◆ ASSIGNED TASK
Omit the pictures found among the records and print everything else exactly as it stands.

○ ○ ○ ○ ○ ○ ○

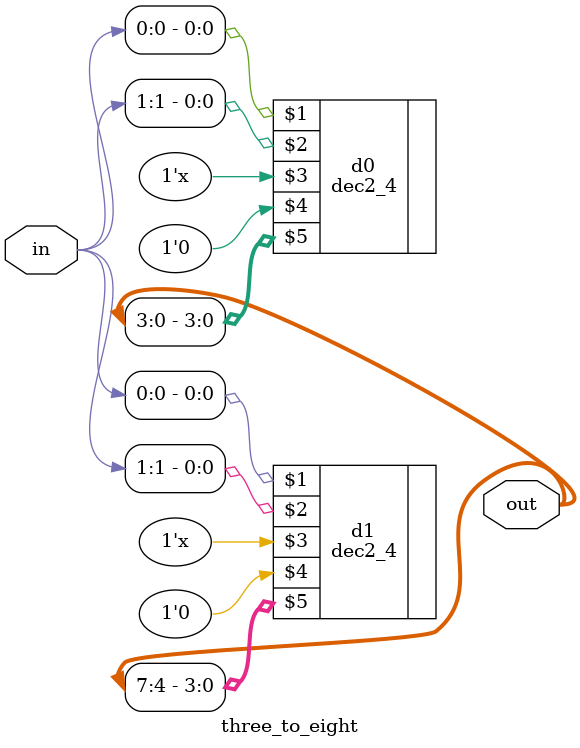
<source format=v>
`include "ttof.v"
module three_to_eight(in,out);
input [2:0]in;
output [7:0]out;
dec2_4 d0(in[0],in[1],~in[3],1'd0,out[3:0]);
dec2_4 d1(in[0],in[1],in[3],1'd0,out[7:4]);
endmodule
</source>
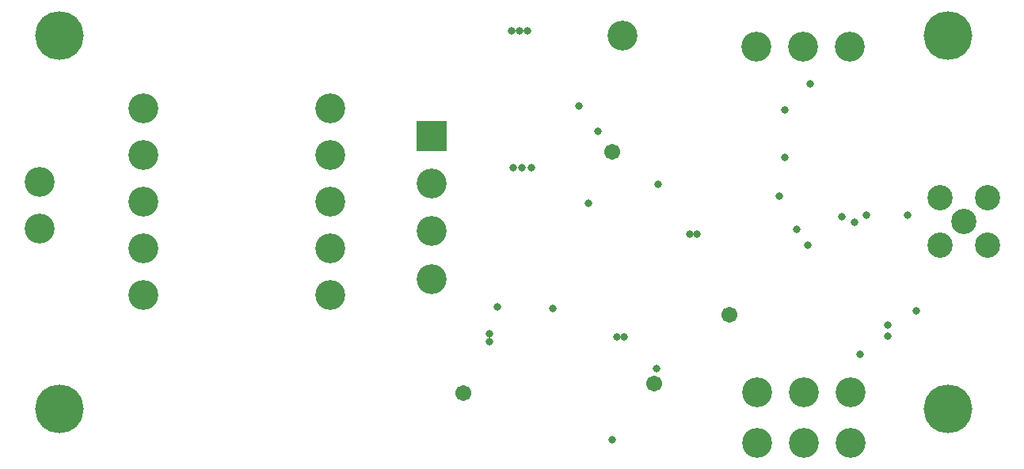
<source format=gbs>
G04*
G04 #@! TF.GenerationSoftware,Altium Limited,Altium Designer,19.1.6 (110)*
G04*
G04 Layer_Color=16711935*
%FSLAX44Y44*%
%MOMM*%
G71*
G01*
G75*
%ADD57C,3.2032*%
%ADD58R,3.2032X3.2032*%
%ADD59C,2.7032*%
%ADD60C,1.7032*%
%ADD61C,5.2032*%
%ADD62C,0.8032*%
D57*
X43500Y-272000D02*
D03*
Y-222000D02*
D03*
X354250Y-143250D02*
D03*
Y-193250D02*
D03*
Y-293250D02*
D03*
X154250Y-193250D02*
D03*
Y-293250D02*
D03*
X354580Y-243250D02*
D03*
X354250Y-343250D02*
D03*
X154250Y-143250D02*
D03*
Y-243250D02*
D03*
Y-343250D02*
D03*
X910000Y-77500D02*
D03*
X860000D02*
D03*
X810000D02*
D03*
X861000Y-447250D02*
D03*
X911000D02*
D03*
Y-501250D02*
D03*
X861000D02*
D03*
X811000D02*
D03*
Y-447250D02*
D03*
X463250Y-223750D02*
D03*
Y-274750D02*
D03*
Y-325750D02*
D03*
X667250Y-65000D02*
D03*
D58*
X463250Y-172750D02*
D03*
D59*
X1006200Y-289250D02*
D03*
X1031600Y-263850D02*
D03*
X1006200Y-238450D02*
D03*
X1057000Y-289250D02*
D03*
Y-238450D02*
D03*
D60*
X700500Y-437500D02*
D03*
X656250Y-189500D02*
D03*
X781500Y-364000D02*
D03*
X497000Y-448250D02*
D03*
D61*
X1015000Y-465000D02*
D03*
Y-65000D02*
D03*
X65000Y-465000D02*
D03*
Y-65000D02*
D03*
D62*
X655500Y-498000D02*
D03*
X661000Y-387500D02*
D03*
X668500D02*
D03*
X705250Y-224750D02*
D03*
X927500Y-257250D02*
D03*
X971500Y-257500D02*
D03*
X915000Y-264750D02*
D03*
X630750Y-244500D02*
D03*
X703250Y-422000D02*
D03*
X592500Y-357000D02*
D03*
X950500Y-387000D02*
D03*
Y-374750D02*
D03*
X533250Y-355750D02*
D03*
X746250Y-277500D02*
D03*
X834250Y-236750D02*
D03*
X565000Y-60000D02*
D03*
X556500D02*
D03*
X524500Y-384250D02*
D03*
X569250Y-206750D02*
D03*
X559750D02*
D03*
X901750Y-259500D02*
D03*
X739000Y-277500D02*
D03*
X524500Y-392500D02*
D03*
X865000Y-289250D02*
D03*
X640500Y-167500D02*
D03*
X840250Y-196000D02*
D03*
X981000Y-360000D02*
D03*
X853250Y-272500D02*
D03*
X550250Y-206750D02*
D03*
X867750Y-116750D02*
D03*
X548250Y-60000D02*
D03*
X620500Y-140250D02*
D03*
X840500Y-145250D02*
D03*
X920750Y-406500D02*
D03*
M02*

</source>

○ ○ ○ ○ ○ ○ ○

◆ ANSWER
<source format=v>
`include "ttof.v"
module three_to_eight(in,out);
input [2:0]in;
output [7:0]out;
dec2_4 d0(in[0],in[1],~in[3],1'd0,out[3:0]);
dec2_4 d1(in[0],in[1],in[3],1'd0,out[7:4]);
endmodule
</source>
<source format=gbs>
G04*
G04 #@! TF.GenerationSoftware,Altium Limited,Altium Designer,19.1.6 (110)*
G04*
G04 Layer_Color=16711935*
%FSLAX44Y44*%
%MOMM*%
G71*
G01*
G75*
%ADD57C,3.2032*%
%ADD58R,3.2032X3.2032*%
%ADD59C,2.7032*%
%ADD60C,1.7032*%
%ADD61C,5.2032*%
%ADD62C,0.8032*%
D57*
X43500Y-272000D02*
D03*
Y-222000D02*
D03*
X354250Y-143250D02*
D03*
Y-193250D02*
D03*
Y-293250D02*
D03*
X154250Y-193250D02*
D03*
Y-293250D02*
D03*
X354580Y-243250D02*
D03*
X354250Y-343250D02*
D03*
X154250Y-143250D02*
D03*
Y-243250D02*
D03*
Y-343250D02*
D03*
X910000Y-77500D02*
D03*
X860000D02*
D03*
X810000D02*
D03*
X861000Y-447250D02*
D03*
X911000D02*
D03*
Y-501250D02*
D03*
X861000D02*
D03*
X811000D02*
D03*
Y-447250D02*
D03*
X463250Y-223750D02*
D03*
Y-274750D02*
D03*
Y-325750D02*
D03*
X667250Y-65000D02*
D03*
D58*
X463250Y-172750D02*
D03*
D59*
X1006200Y-289250D02*
D03*
X1031600Y-263850D02*
D03*
X1006200Y-238450D02*
D03*
X1057000Y-289250D02*
D03*
Y-238450D02*
D03*
D60*
X700500Y-437500D02*
D03*
X656250Y-189500D02*
D03*
X781500Y-364000D02*
D03*
X497000Y-448250D02*
D03*
D61*
X1015000Y-465000D02*
D03*
Y-65000D02*
D03*
X65000Y-465000D02*
D03*
Y-65000D02*
D03*
D62*
X655500Y-498000D02*
D03*
X661000Y-387500D02*
D03*
X668500D02*
D03*
X705250Y-224750D02*
D03*
X927500Y-257250D02*
D03*
X971500Y-257500D02*
D03*
X915000Y-264750D02*
D03*
X630750Y-244500D02*
D03*
X703250Y-422000D02*
D03*
X592500Y-357000D02*
D03*
X950500Y-387000D02*
D03*
Y-374750D02*
D03*
X533250Y-355750D02*
D03*
X746250Y-277500D02*
D03*
X834250Y-236750D02*
D03*
X565000Y-60000D02*
D03*
X556500D02*
D03*
X524500Y-384250D02*
D03*
X569250Y-206750D02*
D03*
X559750D02*
D03*
X901750Y-259500D02*
D03*
X739000Y-277500D02*
D03*
X524500Y-392500D02*
D03*
X865000Y-289250D02*
D03*
X640500Y-167500D02*
D03*
X840250Y-196000D02*
D03*
X981000Y-360000D02*
D03*
X853250Y-272500D02*
D03*
X550250Y-206750D02*
D03*
X867750Y-116750D02*
D03*
X548250Y-60000D02*
D03*
X620500Y-140250D02*
D03*
X840500Y-145250D02*
D03*
X920750Y-406500D02*
D03*
M02*

</source>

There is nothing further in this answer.